Note that the generated test is really LEA-specific, the majority of machine instructions gets modified by the pass. That's why the LEA pass takes ~25% of total compile time in this test.

qcolombet edited edge metadata.May 13 2016, 9:33 AM

Hi Andrey,

What change for the algorithm such that now we think it is also beneficial for performances whereas it was not previously?

Is it “just” because we did not benchmark it so far?

Cheers,
-Quentin

Hi Quentin,

Yes. When I was implementing the pass my primary target was code size, so I didn't check performance impact extensively (I checked only that there was no significant degradation on a couple of benchmarks). The obvious concern was that the RRL part of the pass may increase register pressure and that would hurt performance. The code size impact was really small so it was easier and safer to just enable it only for -Oz.

qcolombet added inline comments.May 16 2016, 6:39 PM
test/CodeGen/X86/lea-opt.ll
1 ↗(On Diff #55411)

Could you check both with and without the optimization running?

112 ↗(On Diff #55411)

I don’t get what is the problem with that specific part of the test.

If we want to test something else, writing a new test should be fine instead of fixing that one, shouldn’t it?

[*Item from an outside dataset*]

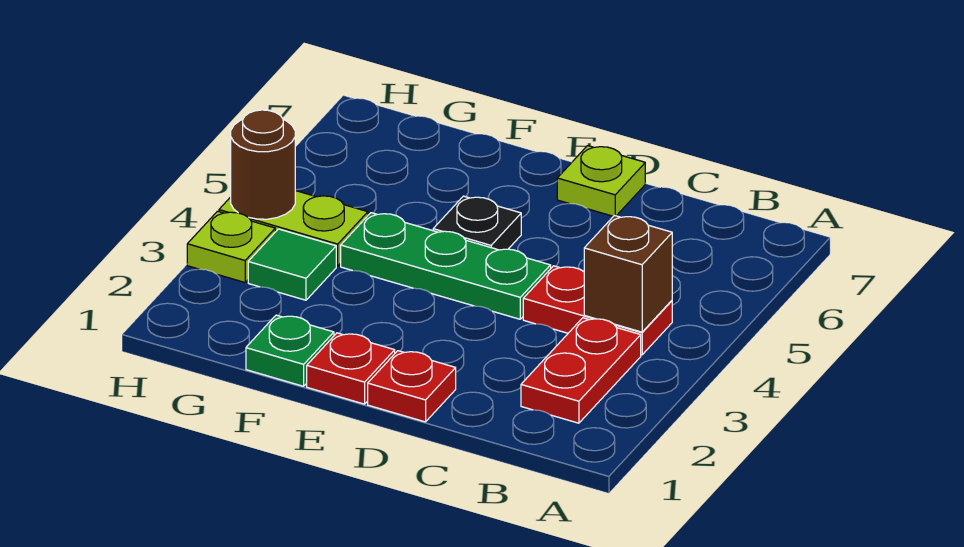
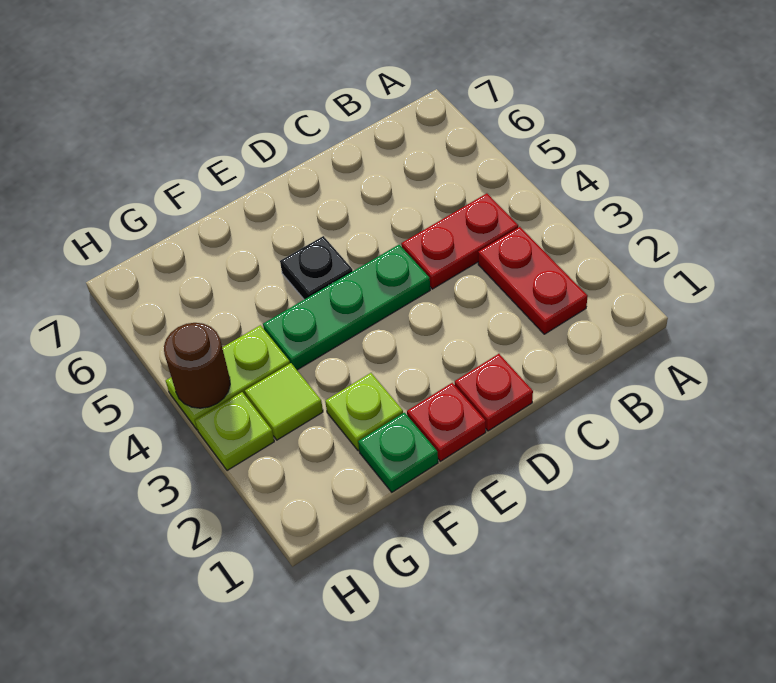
brown brick B4 level 2 -> none
lime plate D7 level 1 -> lime plate F2 level 1
green tile G3 level 1 -> lime tile G3 level 1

aturetsk updated this revision to Diff 57444.May 17 2016, 1:25 AM
aturetsk edited edge metadata.

Add a test for the case when the LEA pass is disabled.

aturetsk updated this revision to Diff 57445.May 17 2016, 1:53 AM

Add a test for the case when the LEA pass is disabled. (Take #2).

aturetsk added inline comments.May 17 2016, 2:05 AM
test/CodeGen/X86/lea-opt.ll
1–2 ↗(On Diff #57445)

Done.

137 ↗(On Diff #57445)

There are two LEA instructions in this test.

Before this patch, RRL part of the pass was disabled for 'optsize', so both LEAs were preserved and RemoveRedundantAddressCalculation part of the pass had to choose a LEA for substitution in load instructions. And it should choose not the closest one, but the one which would make a resulting displacement fit 1 byte (that's exactly what the test checks).

After this patch, RRL part of the pass is enabled for 'optsize'. And without the changes in the test I made it would remove one of the LEAs and thus RRAC part of the pass wouldn't need to choose a LEA for substitution (because only one remained). So the test would become useless.

qcolombet added inline comments.May 17 2016, 9:36 AM
test/CodeGen/X86/lea-opt.ll
1–2 ↗(On Diff #57445)

Could you factor out the common pattern under a CHECK file and move the rest in two different patterns ENABLED/DISABLED.
That way it would be easier to see the effects of the pass.
(I also suspect that DISABLED will be a superset of CHECK and ENABLED will be empty.)

(Note: you can use several check prefix on the command line with additional —check-prefix options.)

137 ↗(On Diff #57445)

Thanks for the clarification.

aturetsk updated this revision to Diff 57592.May 18 2016, 5:13 AM

Improve the test.

test/CodeGen/X86/lea-opt.ll
1–3 ↗(On Diff #57592)

Done.

qcolombet accepted this revision.May 18 2016, 11:07 AM
qcolombet edited edge metadata.
This revision is now accepted and ready to land.May 18 2016, 11:07 AM
This revision was automatically updated to reflect the committed changes.